We live on a solar-powered planet. The Sun provides almost all of the energy that fuels life and drives the Earth’s ocean currents, seasons, weather, and climate. For scientists who study changes in Earth’s climate, energy from the Sun is a factor that they can’t ignore.
NASA’s Total and Spectral Solar Irradiance Sensor – 2, or TSIS-2, will measure the Sun’s energy input to Earth. Since 1978, various satellites have measured the Sun’s brightness above Earth’s atmosphere. TSIS-2 will add solar irradiance measurements to four decades of continuous data records.

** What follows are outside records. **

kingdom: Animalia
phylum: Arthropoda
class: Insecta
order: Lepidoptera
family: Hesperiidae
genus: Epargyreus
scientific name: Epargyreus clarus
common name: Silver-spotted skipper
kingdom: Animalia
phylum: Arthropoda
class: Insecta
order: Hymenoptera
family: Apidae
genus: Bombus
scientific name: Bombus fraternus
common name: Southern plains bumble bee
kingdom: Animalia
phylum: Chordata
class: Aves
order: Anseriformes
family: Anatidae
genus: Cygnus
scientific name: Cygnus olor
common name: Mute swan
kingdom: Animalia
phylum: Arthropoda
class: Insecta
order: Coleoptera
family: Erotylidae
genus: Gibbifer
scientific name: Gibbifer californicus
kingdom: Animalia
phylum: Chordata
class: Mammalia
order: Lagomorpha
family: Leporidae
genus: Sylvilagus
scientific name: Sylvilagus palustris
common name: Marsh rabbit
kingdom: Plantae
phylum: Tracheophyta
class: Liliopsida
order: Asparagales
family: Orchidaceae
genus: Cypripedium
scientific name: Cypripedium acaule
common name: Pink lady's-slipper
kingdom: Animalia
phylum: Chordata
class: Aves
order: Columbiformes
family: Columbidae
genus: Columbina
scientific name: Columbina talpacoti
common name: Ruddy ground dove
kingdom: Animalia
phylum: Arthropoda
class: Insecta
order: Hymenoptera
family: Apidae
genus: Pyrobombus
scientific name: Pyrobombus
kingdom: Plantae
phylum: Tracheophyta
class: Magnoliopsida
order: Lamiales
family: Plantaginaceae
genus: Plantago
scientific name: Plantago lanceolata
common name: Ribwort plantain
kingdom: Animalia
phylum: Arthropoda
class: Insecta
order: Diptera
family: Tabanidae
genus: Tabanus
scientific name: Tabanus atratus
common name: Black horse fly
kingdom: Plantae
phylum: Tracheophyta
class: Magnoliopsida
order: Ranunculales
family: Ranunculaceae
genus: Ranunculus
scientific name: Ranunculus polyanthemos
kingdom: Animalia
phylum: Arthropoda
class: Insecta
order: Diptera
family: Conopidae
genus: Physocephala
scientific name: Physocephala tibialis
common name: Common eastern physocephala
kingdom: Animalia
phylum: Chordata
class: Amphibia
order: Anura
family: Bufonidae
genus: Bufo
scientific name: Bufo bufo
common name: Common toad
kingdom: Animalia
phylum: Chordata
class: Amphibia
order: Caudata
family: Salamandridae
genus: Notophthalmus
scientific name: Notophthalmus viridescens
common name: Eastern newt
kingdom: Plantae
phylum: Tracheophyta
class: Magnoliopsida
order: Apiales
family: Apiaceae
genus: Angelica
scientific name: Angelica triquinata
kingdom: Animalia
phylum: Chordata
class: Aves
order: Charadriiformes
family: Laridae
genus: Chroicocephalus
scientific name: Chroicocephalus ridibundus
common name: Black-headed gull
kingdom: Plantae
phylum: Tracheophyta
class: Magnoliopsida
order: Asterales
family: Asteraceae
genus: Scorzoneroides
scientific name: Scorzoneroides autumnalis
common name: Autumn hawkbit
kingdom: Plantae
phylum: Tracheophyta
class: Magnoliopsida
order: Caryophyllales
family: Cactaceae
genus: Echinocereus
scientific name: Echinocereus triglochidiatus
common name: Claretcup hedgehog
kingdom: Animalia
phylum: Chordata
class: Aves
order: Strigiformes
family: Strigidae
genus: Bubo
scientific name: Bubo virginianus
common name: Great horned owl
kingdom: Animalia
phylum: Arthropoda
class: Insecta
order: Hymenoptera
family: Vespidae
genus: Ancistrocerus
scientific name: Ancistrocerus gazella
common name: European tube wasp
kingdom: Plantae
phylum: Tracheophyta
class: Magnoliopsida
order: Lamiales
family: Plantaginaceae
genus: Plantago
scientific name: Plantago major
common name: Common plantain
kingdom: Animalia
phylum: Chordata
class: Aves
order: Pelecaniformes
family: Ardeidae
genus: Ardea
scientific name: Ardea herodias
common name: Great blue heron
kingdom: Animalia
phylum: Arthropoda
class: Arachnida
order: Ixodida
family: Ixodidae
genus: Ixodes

Unlike its predecessor TSIS-1, which operates from the International Space Station, TSIS-2 will ride on a free-flying spacecraft.
Measurements of Earth’s solar energy input is simply a measurement of the Sun’s brightness at the top of Earth’s atmosphere. TSIS-2 measures the brightness of the sun that reaches the earth, called total irradiance, as well as the distribution of that energy over ultraviolet, visible, and infrared wavelengths, called spectral irradiance.
TSIS-2 comprises two instruments, the Total Irradiance Monitor (TIM), and the spectral Irradiance Monitor (SIM). TIM measures total brightness and SIM measures spectral irradiance over a wavelength range that includes 96% of the energy in the solar spectrum. Both instruments are similar to those used for the TSIS-1 mission. Decades of measurements have shown the Sun’s brightness fluctuates up and down by a small, but important ~0.1 percent over an 11-year solar cycle. While Earth’s upper atmosphere is sensitive to these changes in sunlight, this variation in total irradiance is too small to explain recent trends in global surface temperature rise.
Scientist who study the Earth’s atmosphere, for example to predict ozone layer recovery or to provide air quality forecasts, use computer models that need accurate measurements of the different wavelength bands of sunlight—spectral solar irradiance—reaching Earth. Particles and gasses inside Earth’s atmosphere react differently to individual wavelengths of light. For example, ozone blocks the most harmful ultraviolet rays, clouds absorb and emit heat radiation, and reflect visible light, and water vapor absorbs heat.
NASA’s Goddard Space Flight Center (GSFC) has overall responsibility for the development and operation of TSIS-2 as part of the Earth Systematic Missions (ESM) program. The Laboratory for Atmospheric and Space Physics (LASP) at the University of Colorado, Boulder, under contract with NASA, is building the TIM and SIM instruments to ensure the availability of this data to the scientific community. NASA plans to launch TSIS-2 in May 2025.